# INSTRUCTIONS FOR THE TASK
Pull out every line in the material below that contains the word "pour".

# MATERIAL SUPPLIED
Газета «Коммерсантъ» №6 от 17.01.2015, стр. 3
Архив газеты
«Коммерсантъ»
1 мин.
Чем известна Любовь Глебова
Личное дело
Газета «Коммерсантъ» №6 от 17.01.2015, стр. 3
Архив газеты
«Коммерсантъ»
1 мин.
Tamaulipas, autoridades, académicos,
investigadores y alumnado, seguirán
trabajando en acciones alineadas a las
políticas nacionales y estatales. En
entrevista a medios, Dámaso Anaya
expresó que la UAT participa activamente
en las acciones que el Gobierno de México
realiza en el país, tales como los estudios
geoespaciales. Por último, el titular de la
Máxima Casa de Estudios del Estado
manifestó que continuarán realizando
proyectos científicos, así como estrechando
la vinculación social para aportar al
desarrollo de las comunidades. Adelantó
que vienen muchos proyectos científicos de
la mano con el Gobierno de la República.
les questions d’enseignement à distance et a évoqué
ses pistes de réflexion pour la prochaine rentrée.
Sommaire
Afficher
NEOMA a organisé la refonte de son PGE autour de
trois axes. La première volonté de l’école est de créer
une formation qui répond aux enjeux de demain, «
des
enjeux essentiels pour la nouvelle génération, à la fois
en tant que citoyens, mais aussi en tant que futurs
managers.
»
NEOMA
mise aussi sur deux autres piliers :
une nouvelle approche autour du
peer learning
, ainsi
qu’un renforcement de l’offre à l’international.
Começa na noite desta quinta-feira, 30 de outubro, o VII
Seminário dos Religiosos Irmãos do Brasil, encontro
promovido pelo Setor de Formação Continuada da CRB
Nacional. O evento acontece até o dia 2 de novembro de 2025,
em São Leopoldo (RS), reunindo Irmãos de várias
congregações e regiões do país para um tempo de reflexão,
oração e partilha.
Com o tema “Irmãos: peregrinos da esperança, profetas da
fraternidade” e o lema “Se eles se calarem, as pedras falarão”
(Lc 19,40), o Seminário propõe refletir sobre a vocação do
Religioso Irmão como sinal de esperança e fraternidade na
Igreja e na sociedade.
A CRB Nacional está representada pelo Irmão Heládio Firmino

==

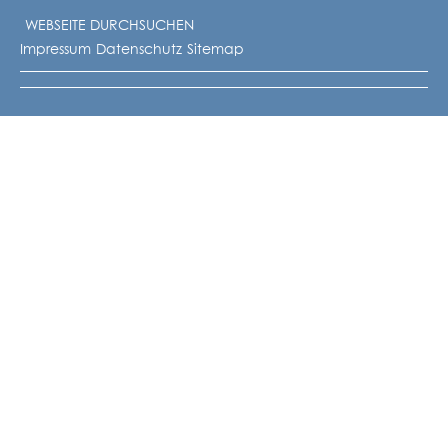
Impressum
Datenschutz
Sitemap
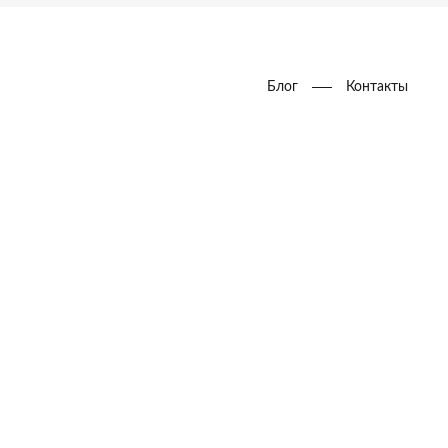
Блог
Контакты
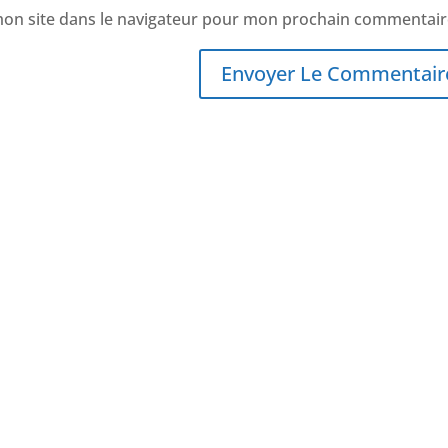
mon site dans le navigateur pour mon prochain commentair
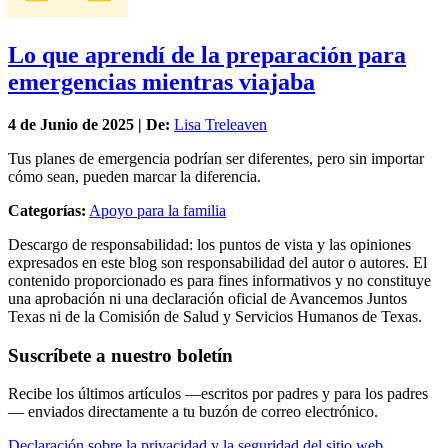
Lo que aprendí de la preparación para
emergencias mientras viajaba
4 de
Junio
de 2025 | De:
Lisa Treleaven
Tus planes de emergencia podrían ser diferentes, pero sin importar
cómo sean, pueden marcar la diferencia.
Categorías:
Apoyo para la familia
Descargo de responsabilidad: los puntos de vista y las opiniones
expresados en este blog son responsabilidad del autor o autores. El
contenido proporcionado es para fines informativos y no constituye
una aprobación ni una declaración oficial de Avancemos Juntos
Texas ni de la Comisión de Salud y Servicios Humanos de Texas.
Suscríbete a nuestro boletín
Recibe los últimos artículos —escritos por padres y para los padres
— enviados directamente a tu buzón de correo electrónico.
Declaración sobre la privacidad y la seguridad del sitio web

...

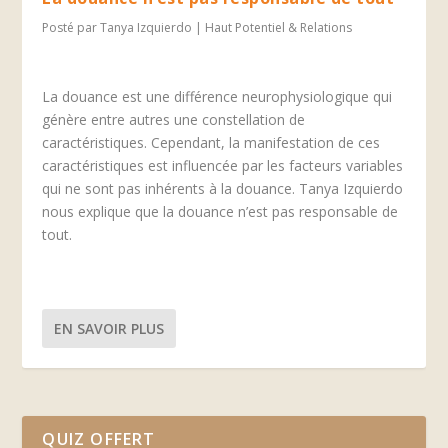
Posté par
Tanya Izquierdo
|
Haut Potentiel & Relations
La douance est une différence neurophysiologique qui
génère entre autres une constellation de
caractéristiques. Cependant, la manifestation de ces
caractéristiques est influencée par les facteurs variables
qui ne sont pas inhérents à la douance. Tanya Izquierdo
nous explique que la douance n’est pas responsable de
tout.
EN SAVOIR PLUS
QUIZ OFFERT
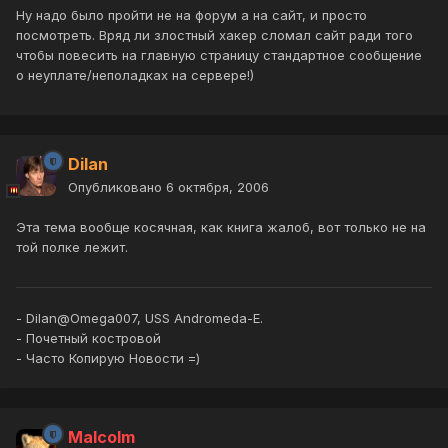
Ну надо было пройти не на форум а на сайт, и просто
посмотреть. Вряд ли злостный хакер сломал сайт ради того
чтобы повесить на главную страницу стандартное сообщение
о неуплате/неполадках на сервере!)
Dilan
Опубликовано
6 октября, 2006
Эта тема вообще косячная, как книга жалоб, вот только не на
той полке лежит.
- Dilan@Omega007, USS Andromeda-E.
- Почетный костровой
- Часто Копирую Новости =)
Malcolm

# RESULT OF THE TASK
ses pistes de réflexion pour la prochaine rentrée.
enjeux essentiels pour la nouvelle génération, à la fois
mon site dans le navigateur pour mon prochain commentair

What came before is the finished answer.